Search code examples
apache-nifi

Pull Data from Hive to SQL Server without duplicates using Apache Nifi


Sorry I'm new in Apache Nifi. So i made a data flow regarding pulling data from Hive and storing it in SQL. There is no error on my data flow, the only problem is, its pulling data repeatedly.

My Data flow is consists of the following:

  1. SelectHiveQL
  2. SplitAvro
  3. ConvertAvroToJson
  4. ConvertJsonTOSQL
  5. PutSQL

For example my table in hive have 20 rows only but when i run the data flow and check my table in MS SQL. It saved 5,000 rows. The SelectHiveQL pulled the data repeatedly.

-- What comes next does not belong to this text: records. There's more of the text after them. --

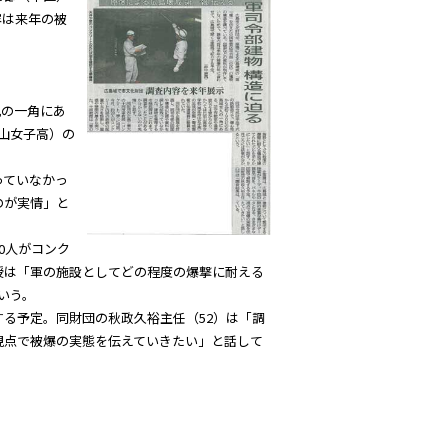
容は来年の被
丸の一角にあ
山女子高）の
っていなかっ
のが実情」と
0人がコンク
授は「軍の施設としてどの程度の爆撃に耐える
いう。
る予定。同財団の秋政久裕主任（52）は「調
視点で被爆の実態を伝えていきたい」と話して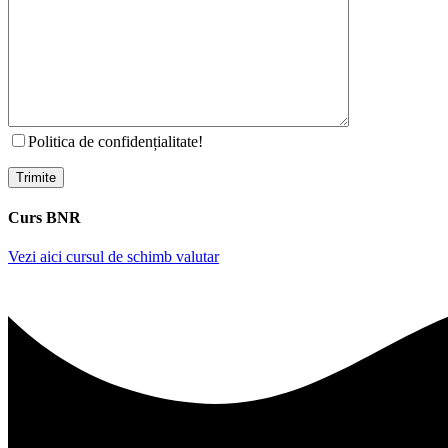
Politica de confidențialitate!
Curs BNR
Vezi aici cursul de schimb valutar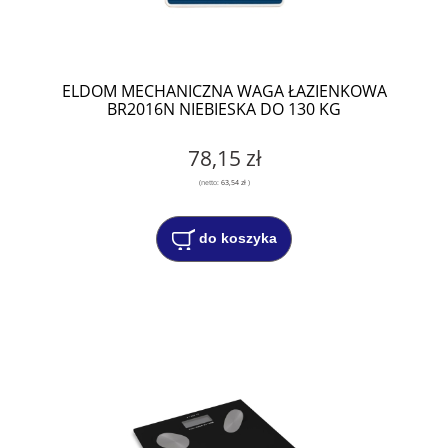
ELDOM MECHANICZNA WAGA ŁAZIENKOWA
BR2016N NIEBIESKA DO 130 KG
78,15 zł
(netto:
63,54 zł
)
do koszyka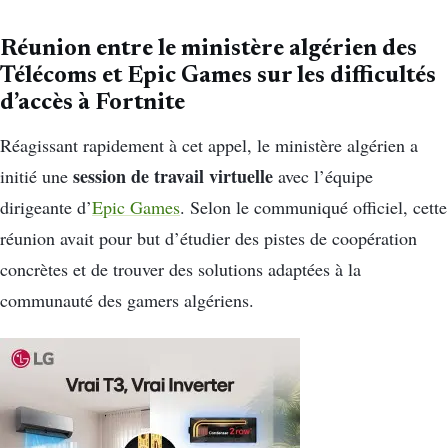
Réunion entre le ministère algérien des
Télécoms et Epic Games sur les difficultés
d’accès à Fortnite
Réagissant rapidement à cet appel, le ministère algérien a
session de travail virtuelle
initié une
avec l’équipe
dirigeante d’
Epic Games
. Selon le communiqué officiel, cette
réunion avait pour but d’étudier des pistes de coopération
concrètes et de trouver des solutions adaptées à la
communauté des gamers algériens.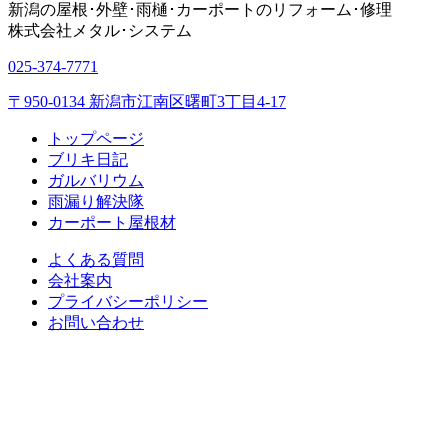
新潟の屋根･外壁･雨樋･カーポートのリフォーム･修理
株式会社
メタル･システム
025-374-7771
〒950-0134 新潟市江南区曙町3丁目4-17
トップページ
ブリキ日記
ガルバリウム
雨漏り解決隊
カーポート屋根材
よくある質問
会社案内
プライバシーポリシー
お問い合わせ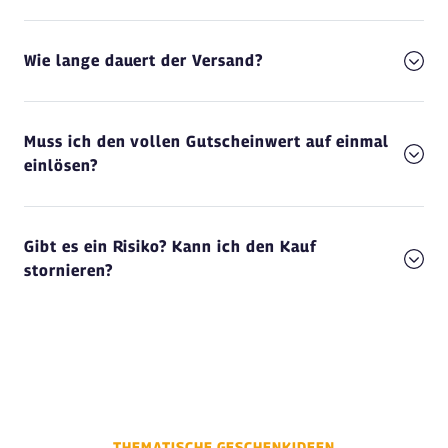
Wie lange dauert der Versand?
Muss ich den vollen Gutscheinwert auf einmal
einlösen?
Gibt es ein Risiko? Kann ich den Kauf
stornieren?
THEMATISCHE GESCHENKIDEEN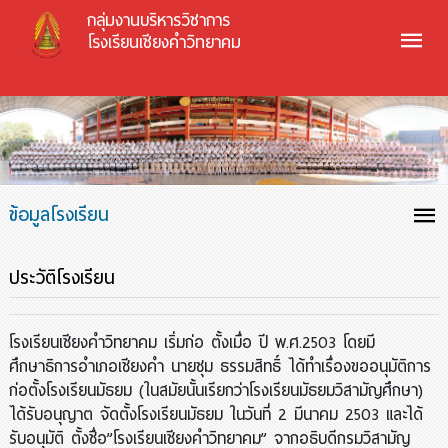
กลุ่มงานบริหารวิชาการ
โรงเรียนเชียงคำวิทยาคม
ข้อมูลโรงเรียน
ประวัติโรงเรียน
โรงเรียนเชียงคำวิทยาคม เริ่มก่อ ตั้งเมื่อ ปี พ.ศ.2503 โดยมี
ศึกษาธิการอำเภอเชียงคำ นายชุม ธรรมสิทธิ์ ได้ทำเรื่องขออนุมัติการ
ก่อตั้งโรงเรียนมัธยม (ในสมัยนั้นเรียกว่าโรงเรียนมัธยมวิสามัญศึกษา)
ได้รับอนุญาต จัดตั้งโรงเรียนมัธยม ในวันที่ 2 มีนาคม 2503 และได้
รับอนุมัติ ตั้งชื่อ”โรงเรียนเชียงคำวิทยาคม” จากอธิบดีกรมวิสามัญ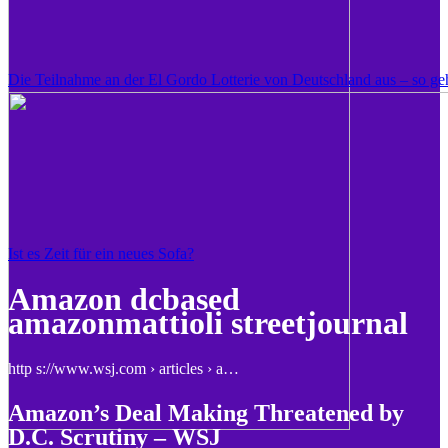
Die Teilnahme an der El Gordo Lotterie von Deutschland aus – so geh
Ist es Zeit für ein neues Sofa?
Amazon dcbased
amazonmattioli streetjournal
http s://www.wsj.com › articles › a…
Amazon’s Deal Making Threatened by
D.C. Scrutiny – WSJ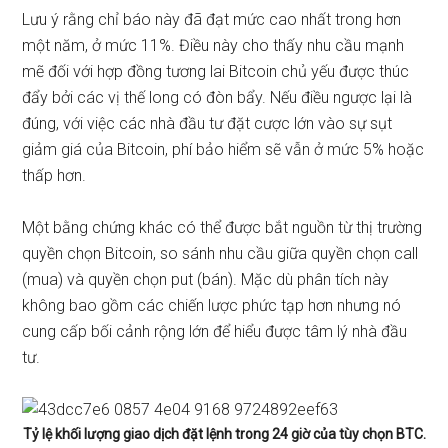
Lưu ý rằng chỉ báo này đã đạt mức cao nhất trong hơn
một năm, ở mức 11%. Điều này cho thấy nhu cầu mạnh
mẽ đối với hợp đồng tương lai Bitcoin chủ yếu được thúc
đẩy bởi các vị thế long có đòn bẩy. Nếu điều ngược lại là
đúng, với việc các nhà đầu tư đặt cược lớn vào sự sụt
giảm giá của Bitcoin, phí bảo hiểm sẽ vẫn ở mức 5% hoặc
thấp hơn.
Một bằng chứng khác có thể được bắt nguồn từ thị trường
quyền chọn Bitcoin, so sánh nhu cầu giữa quyền chọn call
(mua) và quyền chọn put (bán). Mặc dù phân tích này
không bao gồm các chiến lược phức tạp hơn nhưng nó
cung cấp bối cảnh rộng lớn để hiểu được tâm lý nhà đầu
tư.
Tỷ lệ khối lượng giao dịch đặt lệnh trong 24 giờ của tùy chọn BTC.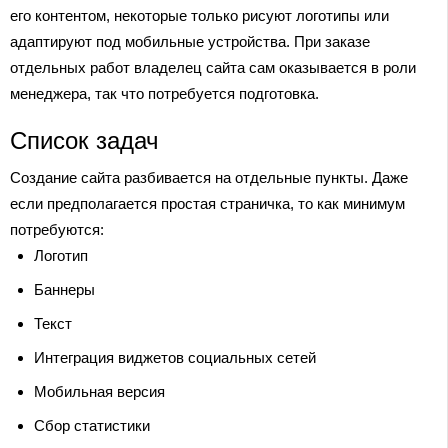
его контентом, некоторые только рисуют логотипы или
адаптируют под мобильные устройства. При заказе
отдельных работ владелец сайта сам оказывается в роли
менеджера, так что потребуется подготовка.
Список задач
Создание сайта разбивается на отдельные пункты. Даже
если предполагается простая страничка, то как минимум
потребуются:
Логотип
Баннеры
Текст
Интеграция виджетов социальных сетей
Мобильная версия
Сбор статистики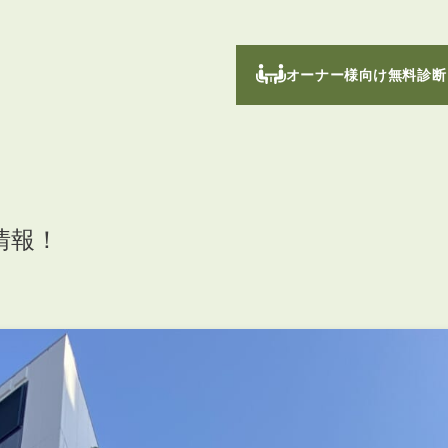
オーナー様向け無料診断
情報！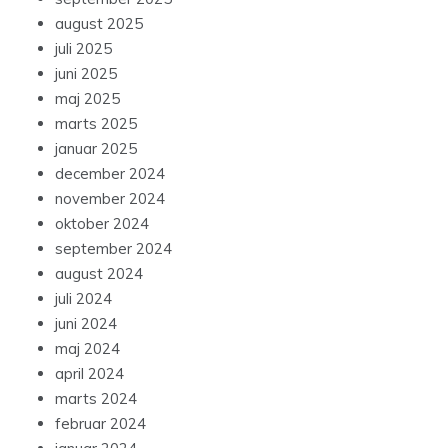
august 2025
juli 2025
juni 2025
maj 2025
marts 2025
januar 2025
december 2024
november 2024
oktober 2024
september 2024
august 2024
juli 2024
juni 2024
maj 2024
april 2024
marts 2024
februar 2024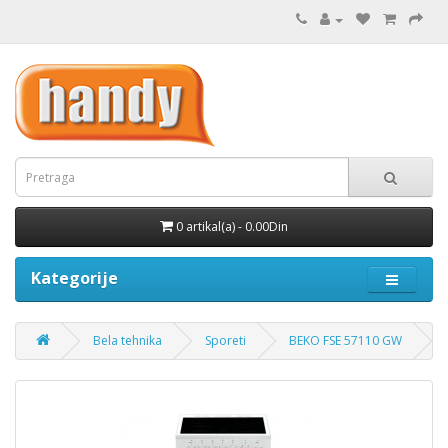
0 artikal(a) - 0.00Din
Kategorije
Bela tehnika
Sporeti
BEKO FSE 57110 GW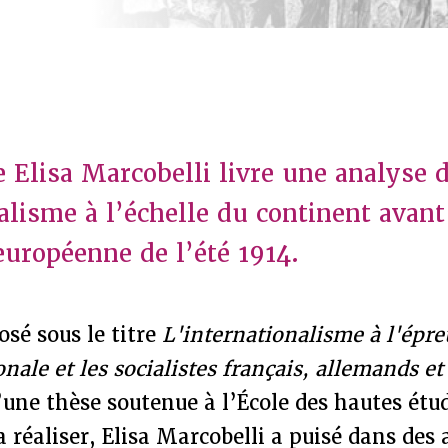
e Elisa Marcobelli livre une analyse 
alisme à l’échelle du continent avant
européenne de l’été 1914.
sé sous le titre
L'internationalisme à l'épre
nale et les socialistes français, allemands et
’une thèse soutenue à l’École des hautes étu
a réaliser, Elisa Marcobelli a puisé dans des 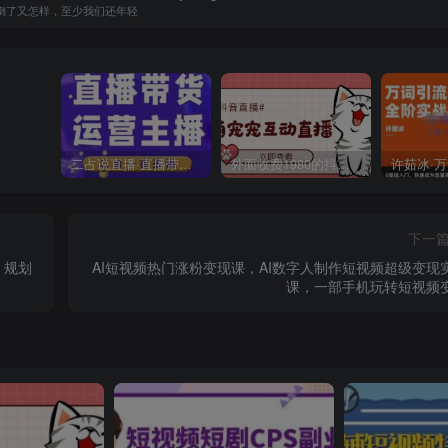
倒了又怎样，至少我们还年轻
二占说直播·直播带货主播运营课程，主播运营二合一实操课
外面收费1980的抖音萌宠宠直播项目，可虚拟人直播，抖音报白，实时互动直播【软件+详细教程】
下一
，规划
AI短视频热门涨粉变现课，AI数字人制作短视频超级变现
课，一部手机玩转短视频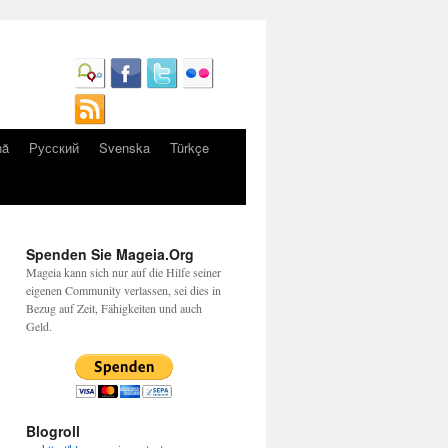
nă
Русский
Svenska
Türkçe
Spenden Sie Mageia.Org
Mageia kann sich nur auf die Hilfe seiner
eigenen Community verlassen, sei dies in
Bezug auf Zeit, Fähigkeiten und auch
Geld.
Blogroll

What do i need to do so it will only pull 20 rows or just the exact number of rows in my Hive Table?

Thank you


Solution

  • SelectHiveQL (like many NiFi processors) runs on a user-specified schedule. To get a processor to only run once, you can set the run schedule to something like 30 sec, then start and immediately stop the processor. The processor will be triggered once, and stopping it does not interrupt that current execution, it just causes it not to be scheduled again.

    Another way might be to set the run schedule to something very large, such that it would only execute once per some very long time interval (days, years, etc.)